> [What to work on]:
**A.** List each video that the bee swarm account mentions, with what it shows.
**B.** In the bee swarm account, how long did the man from the Boulder County Beekeepers' Association say a swarm can usually survive before finding a new place to live, and why?

As any reader can glean from other posts, a “bee problem” in our house means that we’re concerned about our honey bee colony, discovered living in the Big Tree.

Our bees swarmed in mid-June with little additional fanfare. (See other posts link, above.) They moved on quickly, left some bees behind in the Big Tree, and all returned to normal. Except that maybe it didn’t.

The bees swarmed again. So late in June that the incident, reaching epic proportions, actually stretched into July.

On Day One of the Bee Exodus, we noticed five different groups of bees just feet from the original hive in the Big Tree. I thought it odd that they would swarm again. I was worried that they were swarming not because of overpopulation but because of a disease or perhaps some other problem in the Big Tree.

Five Groups

Five Groups

The following video shows the groups of bees and pans to the hole in the Big Tree where the original colony resides. Hopefully you can get an idea of the short distance they had traveled.

The next video shows three of the groups, and gives an idea of the amount of activity surrounding the swarms.

On Day Two, the bees had made one larger swarm instead of the smaller groups.

One Group

One Group

Here’s a video showing the swarm on Day Two, blowing in a pretty good wind but holding on tight!

On Day Three, July 1, the bees moved to the nearby apple trees and started dropping like flies. (A swarm in July isn’t worth a fly!) I was really concerned. Why hadn’t they found a new place to live yet? Would they all die?

In the apple tree

In the apple tree

Dropping like flies.

Dropping like flies.

Dead bee

Dead bee

On Day Four, the death rate seemed to plummet but the bees were still in the apple tree.  I called the Boulder County Beekeepers’ Association. The nice man I spoke with calmed me down. It is normal for a colony to swarm several times in a season, and in fact it was good news because it meant that the bees were doing well enough to split many times. He said that since the bees fill up on honey, they can usually survive three or four days before they have to find a new place to live. I explained that it had already been four days, and I didn’t know if I could do anything to help them in any way. He gave me the names of some beekeepers who would probably like a free swarm.

I thought, well, at least the bees would have a good home! But I waited one more day.

On Day Five, the bees were gone. That is, except for about dozen who seemed quite attached to the apple tree. I couldn’t quite tell what they were doing there, but Phil and I could see a few bees in the same spot for many days afterwards.

There are still bees in the Big Tree. All’s well that ends well. Whew!

> [Data shown]:
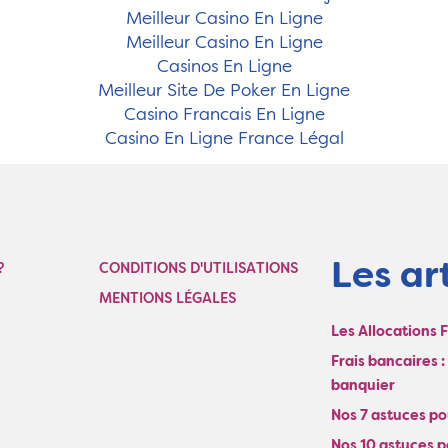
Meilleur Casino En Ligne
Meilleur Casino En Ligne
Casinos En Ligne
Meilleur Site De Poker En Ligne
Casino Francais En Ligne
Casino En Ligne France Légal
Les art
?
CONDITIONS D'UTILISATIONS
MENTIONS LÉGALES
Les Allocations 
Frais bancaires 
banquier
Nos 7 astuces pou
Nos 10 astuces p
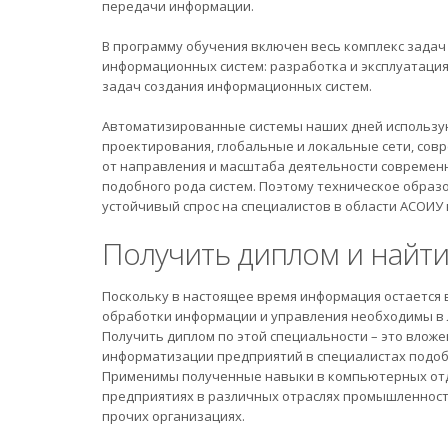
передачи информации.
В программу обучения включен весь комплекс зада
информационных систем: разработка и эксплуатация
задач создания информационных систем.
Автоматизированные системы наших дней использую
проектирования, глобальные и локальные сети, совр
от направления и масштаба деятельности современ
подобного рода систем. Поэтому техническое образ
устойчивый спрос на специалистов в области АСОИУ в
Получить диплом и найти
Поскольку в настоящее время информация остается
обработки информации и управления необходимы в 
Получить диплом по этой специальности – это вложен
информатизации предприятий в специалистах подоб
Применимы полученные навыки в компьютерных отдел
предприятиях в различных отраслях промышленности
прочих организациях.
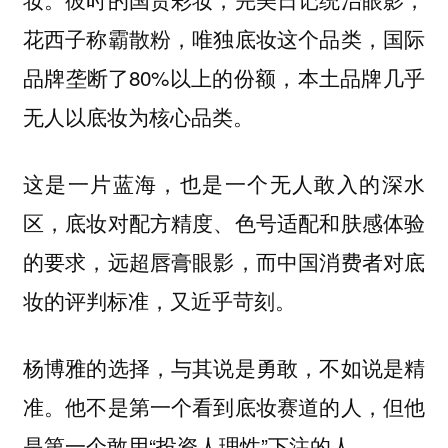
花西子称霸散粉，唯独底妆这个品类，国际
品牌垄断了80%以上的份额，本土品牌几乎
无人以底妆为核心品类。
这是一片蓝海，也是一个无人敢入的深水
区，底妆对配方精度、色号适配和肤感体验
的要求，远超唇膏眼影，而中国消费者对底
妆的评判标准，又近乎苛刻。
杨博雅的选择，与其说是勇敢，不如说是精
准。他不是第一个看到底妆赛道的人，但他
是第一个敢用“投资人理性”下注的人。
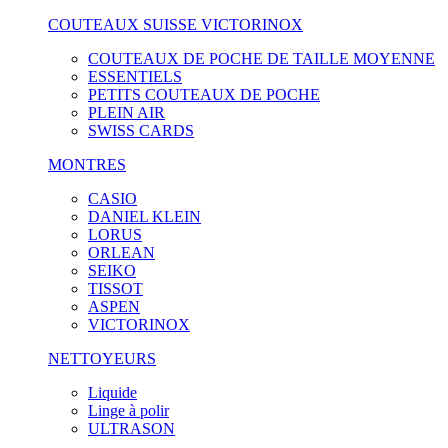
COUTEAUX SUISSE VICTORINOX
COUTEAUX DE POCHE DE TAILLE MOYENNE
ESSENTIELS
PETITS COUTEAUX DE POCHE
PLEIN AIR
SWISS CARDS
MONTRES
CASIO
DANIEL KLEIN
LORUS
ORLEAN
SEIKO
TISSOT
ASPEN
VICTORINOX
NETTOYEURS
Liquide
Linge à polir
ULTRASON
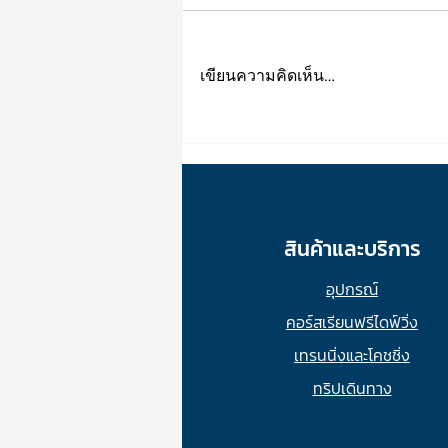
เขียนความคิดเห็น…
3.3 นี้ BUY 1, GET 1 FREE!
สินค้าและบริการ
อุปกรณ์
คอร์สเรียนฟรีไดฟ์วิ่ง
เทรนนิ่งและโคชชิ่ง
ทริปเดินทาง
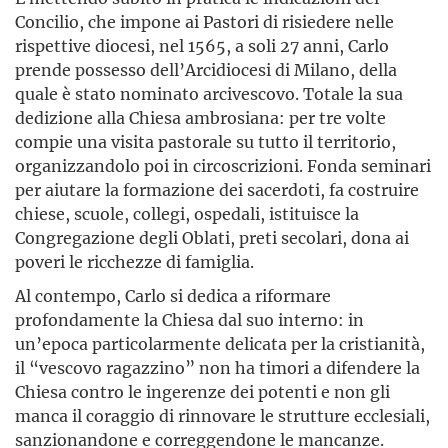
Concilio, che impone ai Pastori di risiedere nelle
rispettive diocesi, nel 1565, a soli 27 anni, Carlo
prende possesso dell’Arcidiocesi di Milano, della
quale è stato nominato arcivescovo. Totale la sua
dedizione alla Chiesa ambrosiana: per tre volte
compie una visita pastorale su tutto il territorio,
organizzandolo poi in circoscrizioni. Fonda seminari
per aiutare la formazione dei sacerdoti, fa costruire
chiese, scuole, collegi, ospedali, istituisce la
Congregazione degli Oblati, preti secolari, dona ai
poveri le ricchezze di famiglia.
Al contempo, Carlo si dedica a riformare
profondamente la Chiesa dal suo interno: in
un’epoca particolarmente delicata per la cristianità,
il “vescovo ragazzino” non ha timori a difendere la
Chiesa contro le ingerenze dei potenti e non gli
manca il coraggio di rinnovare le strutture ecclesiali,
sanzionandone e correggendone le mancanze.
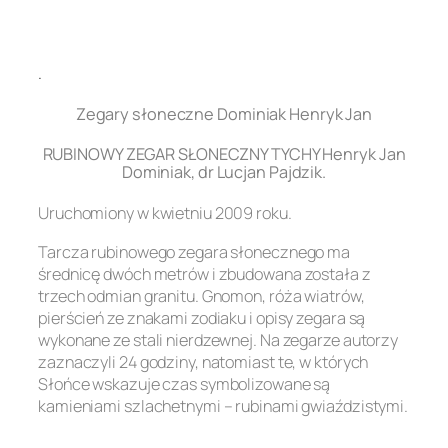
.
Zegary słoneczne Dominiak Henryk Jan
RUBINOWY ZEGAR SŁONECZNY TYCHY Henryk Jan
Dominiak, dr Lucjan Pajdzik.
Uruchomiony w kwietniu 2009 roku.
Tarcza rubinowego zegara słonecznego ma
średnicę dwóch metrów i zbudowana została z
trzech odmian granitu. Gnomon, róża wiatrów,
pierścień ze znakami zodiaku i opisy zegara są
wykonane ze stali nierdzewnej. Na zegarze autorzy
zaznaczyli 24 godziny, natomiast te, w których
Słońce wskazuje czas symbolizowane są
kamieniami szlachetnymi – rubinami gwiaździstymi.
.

> [Numbered responses]:
**A.**
- A video showing the groups of bees, which pans to the hole in the Big Tree where the original colony resides
- A video showing three of the groups and the amount of activity around the swarms
- A video showing the swarm on Day Two, blowing in a pretty good wind but holding on tight

**B.** Three or four days, because the bees fill up on honey.